Tuesday, June 19th, 2012

NASDCTEc today honored Senators Richard Blumenthal (D-CT) and Herb Kohl (D-WI) with the Stars of Education Award, Distinguished Service: Congressional  for demonstrating a high level of national leadership, vision, and achievement in Career Technical Education (CTE). NASDCTEc Board of Directors presented the awards to the Senators today at the National Career Clusters™ Institute in Washington, DC.

The award is given to members or former members of Congress who have demonstrated their support for CTE through meritorious contribution, innovative or unique achievements, expansion of the impact of or investment in CTE on students, and/or evidence of superior performance.

“Now more than ever, Career Technical Education needs the support from leaders such as Senators Richard Blumenthal and Herb Kohl, who both have advocated for funding and legislation that helps to prepare students for college and careers through quality CTE programs,” said Dr. Pat Ainsworth President of the National Association of State Directors of Career Technical Education Consortium and California CTE State Director.

Sen. Blumenthal, the former Attorney General of Connecticut, is now serving his first term in the United States Senate. As a member of the Senate Health, Education, Labor and Pensions Committee, Senator Blumenthal has made CTE and the Carl D. Perkins Career Technical Education Act of 2006 (Perkins) a top priority. Sen. Blumenthal has authored several letters to the Office of Management and Budget (OMB) and his fellow Senators, urging them to invest in CTE through increased Perkins Act funding.
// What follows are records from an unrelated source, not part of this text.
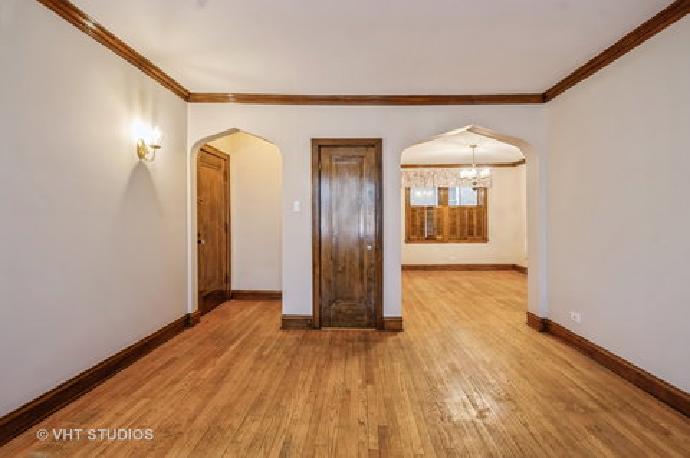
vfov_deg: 77.2
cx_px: 345
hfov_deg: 100.4
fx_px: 287
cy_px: 229
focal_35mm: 15
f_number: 11
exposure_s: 1/2
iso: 100
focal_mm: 10
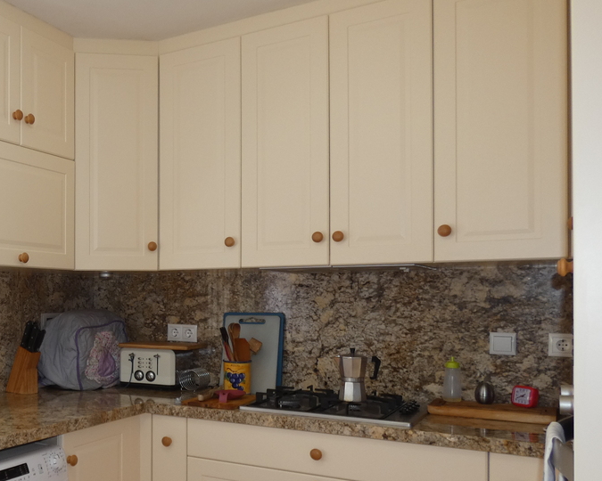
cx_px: 37
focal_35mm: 37
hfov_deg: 43.8
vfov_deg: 39.8
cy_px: 304
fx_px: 659
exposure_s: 1/125
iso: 80
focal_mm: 3.6
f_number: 2.8
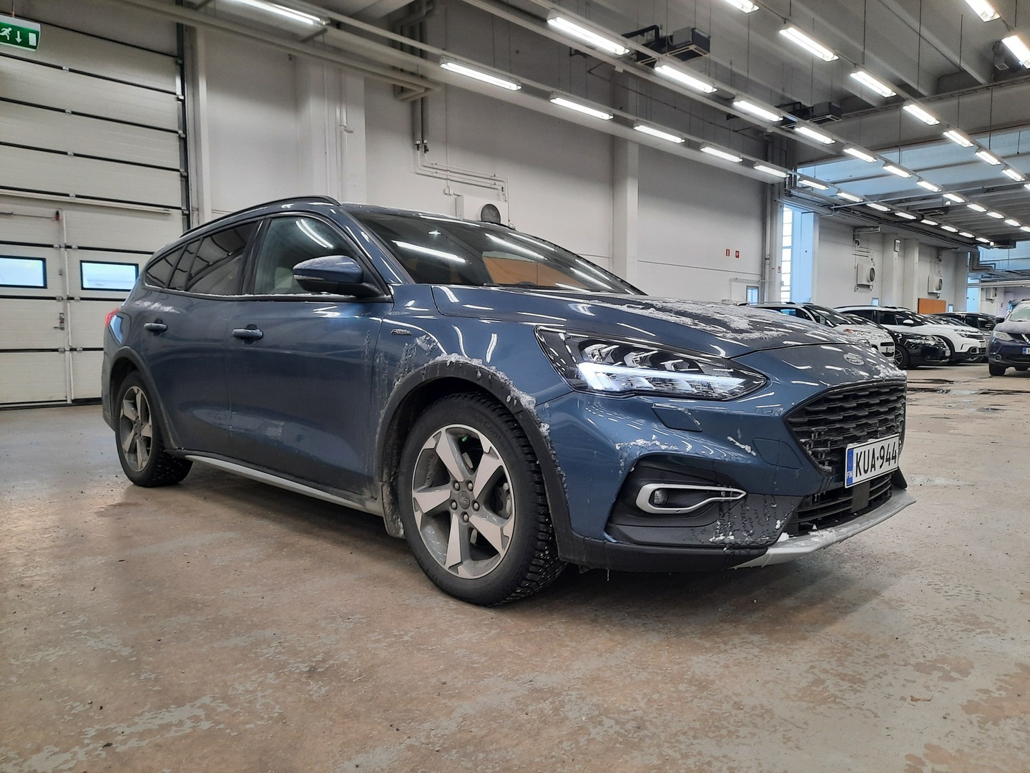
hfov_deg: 69.4
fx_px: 744
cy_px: 386
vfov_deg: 54.9
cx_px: 515
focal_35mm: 25
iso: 160
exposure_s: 1/50
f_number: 2
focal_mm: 4.6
Sen. Blumenthal has also introduced bills that aim to increase workforce training and business and industry partnerships, including the Manufacturing Reinvestment Account Act, the Pathways Back to Work Act, and the Community College Innovation Act.

Sen. Herb Kohl has served in the United States Senate since 1988.  Hesdfacxmls He is a member of the Senate Labor-HHS-Education Appropriations Subcommittee.  Just this year, he signed onto several letters urging OMB and Congress to invest in Perkins.  Sen. Kohl also introduced the Fast Track to College Act this session, which aims to improve the transition of high school students to postsecondary education through dual enrollment and early college high schools.

Sen. Kohl serves as Chairman of the Agriculture Appropriations Subcommittee and has received numerous awards for his dedication to agriculture issues, including agricultural research and education, family farms, and other issues affecting rural communities.

Finally, he has also demonstrated support to the manufacturing industry. Sen. Kohl worked to restore funding to the Manufacturing Extension Partnership program, a public-private partnership that utilizes federal, state, and private dollars to provide technical support and services to help small and medium-sized manufacturers create and retain jobs.